Recurrent neural network with long short-term memory (RNN with LSTM) is used, and the model is fine-tuned with L2 regularisers with value 0.1 and 0.5. Optimizer-SGD with learning rate 0.005 is set. The model shows result in 80th epoch with training accuracy as 93% in the end for L2 = 0.1. The validation accuracy gets better result (51%) when epoch is 21 and L2 = 0.1.

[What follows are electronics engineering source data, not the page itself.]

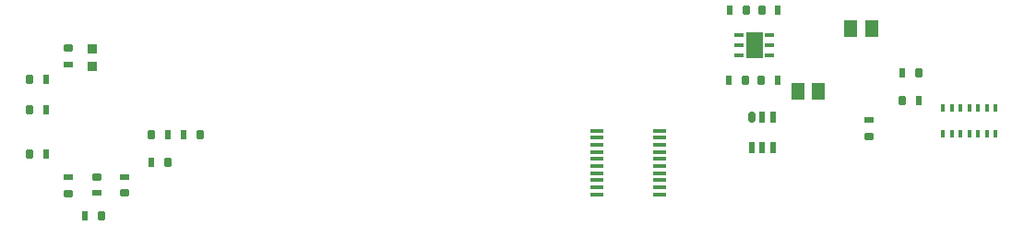
<source format=gbp>
G04*
G04 #@! TF.GenerationSoftware,Altium Limited,Altium Designer,21.0.9 (235)*
G04*
G04 Layer_Color=128*
%FSLAX44Y44*%
%MOMM*%
G71*
G04*
G04 #@! TF.SameCoordinates,35DE941F-9A8C-42F3-B98C-DFFE3D48772F*
G04*
G04*
G04 #@! TF.FilePolarity,Positive*
G04*
G01*
G75*
%ADD16R,1.3000X1.5000*%
%ADD22R,0.9000X0.6000*%
G04:AMPARAMS|DCode=23|XSize=0.6mm|YSize=0.9mm|CornerRadius=0.15mm|HoleSize=0mm|Usage=FLASHONLY|Rotation=270.000|XOffset=0mm|YOffset=0mm|HoleType=Round|Shape=RoundedRectangle|*
%AMROUNDEDRECTD23*
21,1,0.6000,0.6000,0,0,270.0*
21,1,0.3000,0.9000,0,0,270.0*
1,1,0.3000,-0.3000,-0.1500*
1,1,0.3000,-0.3000,0.1500*
1,1,0.3000,0.3000,0.1500*
1,1,0.3000,0.3000,-0.1500*
%
%ADD23ROUNDEDRECTD23*%
%ADD24R,0.6000X0.9000*%
G04:AMPARAMS|DCode=25|XSize=0.6mm|YSize=0.9mm|CornerRadius=0.15mm|HoleSize=0mm|Usage=FLASHONLY|Rotation=0.000|XOffset=0mm|YOffset=0mm|HoleType=Round|Shape=RoundedRectangle|*
%AMROUNDEDRECTD25*
21,1,0.6000,0.6000,0,0,0.0*
21,1,0.3000,0.9000,0,0,0.0*
1,1,0.3000,0.1500,-0.3000*
1,1,0.3000,-0.1500,-0.3000*
1,1,0.3000,-0.1500,0.3000*
1,1,0.3000,0.1500,0.3000*
%
%ADD25ROUNDEDRECTD25*%
G04:AMPARAMS|DCode=109|XSize=0.4mm|YSize=1.2mm|CornerRadius=0.05mm|HoleSize=0mm|Usage=FLASHONLY|Rotation=90.000|XOffset=0mm|YOffset=0mm|HoleType=Round|Shape=RoundedRectangle|*
%AMROUNDEDRECTD109*
21,1,0.4000,1.1000,0,0,90.0*
21,1,0.3000,1.2000,0,0,90.0*
1,1,0.1000,0.5500,0.1500*
1,1,0.1000,0.5500,-0.1500*
1,1,0.1000,-0.5500,-0.1500*
1,1,0.1000,-0.5500,0.1500*
%
%ADD109ROUNDEDRECTD109*%
G04:AMPARAMS|DCode=110|XSize=0.6mm|YSize=1mm|CornerRadius=0.15mm|HoleSize=0mm|Usage=FLASHONLY|Rotation=180.000|XOffset=0mm|YOffset=0mm|HoleType=Round|Shape=RoundedRectangle|*
%AMROUNDEDRECTD110*
21,1,0.6000,0.7000,0,0,180.0*
21,1,0.3000,1.0000,0,0,180.0*
1,1,0.3000,-0.1500,0.3500*
1,1,0.3000,0.1500,0.3500*
1,1,0.3000,0.1500,-0.3500*
1,1,0.3000,-0.1500,-0.3500*
%
%ADD110ROUNDEDRECTD110*%
%ADD111R,0.6000X1.0000*%
G04:AMPARAMS|DCode=112|XSize=0.4mm|YSize=0.9mm|CornerRadius=0.1mm|HoleSize=0mm|Usage=FLASHONLY|Rotation=270.000|XOffset=0mm|YOffset=0mm|HoleType=Round|Shape=RoundedRectangle|*
%AMROUNDEDRECTD112*
21,1,0.4000,0.7000,0,0,270.0*
21,1,0.2000,0.9000,0,0,270.0*
1,1,0.2000,-0.3500,-0.1000*
1,1,0.2000,-0.3500,0.1000*
1,1,0.2000,0.3500,0.1000*
1,1,0.2000,0.3500,-0.1000*
%
%ADD112ROUNDEDRECTD112*%
%ADD113R,0.9000X0.4000*%
%ADD114R,1.4900X2.3700*%
%ADD115R,0.3500X0.7500*%
G04:AMPARAMS|DCode=116|XSize=0.75mm|YSize=0.35mm|CornerRadius=0.0875mm|HoleSize=0mm|Usage=FLASHONLY|Rotation=90.000|XOffset=0mm|YOffset=0mm|HoleType=Round|Shape=RoundedRectangle|*
%AMROUNDEDRECTD116*
21,1,0.7500,0.1750,0,0,90.0*
21,1,0.5750,0.3500,0,0,90.0*
1,1,0.1750,0.0875,0.2875*
1,1,0.1750,0.0875,-0.2875*
1,1,0.1750,-0.0875,-0.2875*
1,1,0.1750,-0.0875,0.2875*
%
%ADD116ROUNDEDRECTD116*%
%ADD117R,0.9400X0.8900*%
D16*
X1331270Y709526D02*
D03*
X1350270D02*
D03*
X1301500Y652000D02*
D03*
X1282500D02*
D03*
D22*
X613000Y676293D02*
D03*
Y573000D02*
D03*
X639000Y558500D02*
D03*
X664542Y573500D02*
D03*
X1348000Y625500D02*
D03*
D23*
X613000Y691292D02*
D03*
Y558000D02*
D03*
X639000Y573500D02*
D03*
X664542Y558500D02*
D03*
X1348000Y610500D02*
D03*
D24*
X1378500Y669000D02*
D03*
X1393500Y643000D02*
D03*
X1264043Y661707D02*
D03*
X1219500Y661708D02*
D03*
X1264500Y726292D02*
D03*
X1219957D02*
D03*
X628500Y537957D02*
D03*
X592500Y635000D02*
D03*
X592500Y594000D02*
D03*
X719043Y612000D02*
D03*
X704500D02*
D03*
X689500Y586457D02*
D03*
X592500Y663000D02*
D03*
D25*
X1393500Y669000D02*
D03*
X1378500Y643000D02*
D03*
X1249043Y661707D02*
D03*
X1234500Y661708D02*
D03*
X1249500Y726292D02*
D03*
X1234957D02*
D03*
X643500Y537957D02*
D03*
X577500Y635000D02*
D03*
X577500Y594000D02*
D03*
X734043Y612000D02*
D03*
X689500D02*
D03*
X704500Y586457D02*
D03*
X577500Y663000D02*
D03*
D109*
X1155500Y615793D02*
D03*
X1155500Y609292D02*
D03*
X1155500Y602793D02*
D03*
X1155500Y596292D02*
D03*
Y589793D02*
D03*
Y583293D02*
D03*
Y576792D02*
D03*
X1155500Y570293D02*
D03*
X1155500Y563792D02*
D03*
X1155500Y557293D02*
D03*
X1098500Y615793D02*
D03*
X1098500Y609292D02*
D03*
X1098500Y602793D02*
D03*
X1098500Y596292D02*
D03*
Y589793D02*
D03*
Y583293D02*
D03*
Y576792D02*
D03*
X1098500Y570293D02*
D03*
X1098500Y563792D02*
D03*
X1098500Y557293D02*
D03*
D110*
X1240500Y627750D02*
D03*
D111*
X1250000Y627750D02*
D03*
X1259500Y627750D02*
D03*
Y600250D02*
D03*
X1250000D02*
D03*
X1240500D02*
D03*
D112*
X1228700Y684500D02*
D03*
D113*
Y694000D02*
D03*
Y703500D02*
D03*
X1256600Y684500D02*
D03*
X1256600Y694000D02*
D03*
X1256600Y703500D02*
D03*
D114*
X1242650Y694000D02*
D03*
D115*
X1464000Y637000D02*
D03*
X1456000Y637000D02*
D03*
X1448000D02*
D03*
X1440000Y637000D02*
D03*
X1432000D02*
D03*
X1424000D02*
D03*
X1416000D02*
D03*
Y613000D02*
D03*
X1424000Y613000D02*
D03*
X1432000Y613000D02*
D03*
X1440000D02*
D03*
X1448000D02*
D03*
X1456000Y613000D02*
D03*
D116*
X1464000Y613000D02*
D03*
D117*
X634793Y675150D02*
D03*
Y690850D02*
D03*
M02*

</source>
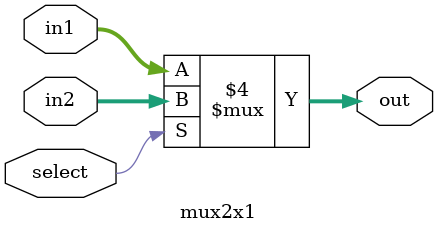
<source format=v>
module mux2x1 (
    input [31:0]in1,
    input [31:0]in2,
    input select,
    output reg [31:0] out
);

always @(*) begin
    if (!select) begin
        out<=in1;
    end else begin
        out<=in2;
    end
end
    
endmodule
</source>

In Fig. 8, Female-I uttered the phrase “But I do really know”. Our model predicted the phrase as “But I don’t really know” (Fig. 9).

Fig. 8
figure 8

Clip that contains the phrase “But I don’t know” by Female-1

Fig. 9
figure 9

Predicted output

11 Application

This model can be used to create different application that can be proposed such as an alternative voice for laryngectomised patients. This would also help the people with hearing disorder to easily recognise the spoken words instead of manual methods of lip reading. The output of EVA can be taken for spying purposes, that is, to generate the words spoken in an audio-less video from CCTV cameras with low/poor quality. This can be integrated with the live videos to generate subtitles for that instance accurately. This acts as a valuable communications tool for deaf and hard of hearing people.

12 Conclusion

In this work, we proposed a novel feature approach utilising an enhanced version of SRResNet CNN to convert low-resolution to high-resolution videos. Our experimental results demonstrate a supervised learning approach that recognises ten self-curated phrases. EVA (enhanced video articulation) is a model which performs the labial articulation of enhanced video. SegNet and LACM are used to extract the labia from enhanced frames. These enhanced frames are applied to RNN with LSTM architecture to predict the words in the respective frames.

This work leads to a fundamental understanding of existing models and overcoming their drawbacks. Future work can be developed that is independent of speakers’ phoneme by creating larger dataset, increasing the number of phrases uttered by the speakers.